Commemorating the 75th Anniversary of the First Sustained Nuclear Reaction
To: Members of the University Community
From: Daniel Diermeier, Provost
Subject: Commemorating the 75th Anniversary of the First Sustained Nuclear Reaction
Date: September 19, 2017
One of the most historically significant locations on our campus is Henry Moore’s Nuclear Energy sculpture, which commemorates the site at the old Stagg Field where scientists worked in secret to produce the world’s first controlled, sustained nuclear reaction on December 2, 1942. Some of us pass the sculpture every day, only sometimes considering what a profound turning point it represents.
The approaching 75th anniversary of that first nuclear reactor provides an unusual opportunity for our community to reflect on the meaning of the scientific feat and its complex legacy, which continues to impact world affairs. Starting this month, and as a result of a recommendation from a faculty committee, the University is hosting a series of events titled “Nuclear Reactions — 1942: A Historic Breakthrough, an Uncertain Future.” The events, listed here, will bring together perspectives from many fields — including the arts, energy, engineering, medicine, nuclear physics, and policy — to assess the enormous power that the first chain reaction unleashed in the world, with the potential for good or for vast destruction. The commemoration will culminate with a two-day program on December 1-2 that will include discussions with global experts and artistic performances, including the world premiere of the composition “Plea for Peace” by University Professor Augusta Read Thomas. To help introduce the series, the University has produced a brief video that captures the scientific drama and dilemmas that emerged in 1942.

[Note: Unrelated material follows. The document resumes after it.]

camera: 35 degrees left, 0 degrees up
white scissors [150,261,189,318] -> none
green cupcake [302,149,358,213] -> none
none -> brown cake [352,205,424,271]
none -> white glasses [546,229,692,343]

Our new College students will receive an introduction to this subject today in the annual Aims of Education address, which this year will be delivered by Robert Rosner, the William E. Wrather Distinguished Service Professor in the Departments of Astronomy & Astrophysics and Physics. Bob has served as director of Argonne National Laboratory and is an authority on nuclear energy and public policy. We invite you to watch the live webcast of Bob’s address at 6:30pm CDT here.
An important academic component of the commemoration will be a collaborative College course titled “The Nuclear Age.” The course will explore the historic consequences of the first chain reaction, incorporating researchers from fields such as physics, biomedicine, anthropology and English, as well as discussions to integrate the commemoration events on campus this fall.

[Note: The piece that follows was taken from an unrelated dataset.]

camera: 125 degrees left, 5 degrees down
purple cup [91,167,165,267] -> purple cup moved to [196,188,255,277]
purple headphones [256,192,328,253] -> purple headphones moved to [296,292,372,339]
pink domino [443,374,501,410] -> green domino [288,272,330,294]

Artistic reflections on the anniversary will be an integral part of the entire series this fall. One of the first efforts is a temporary architectural installation titled Nuclear Thresholds, which has just been completed at the site of the Henry Moore sculpture. UChicago Arts has put together a listing of art-related commemoration events here.
The University welcomes our community and visitors to take part in the series of events, and to consider anew the history and future impact of these important issues.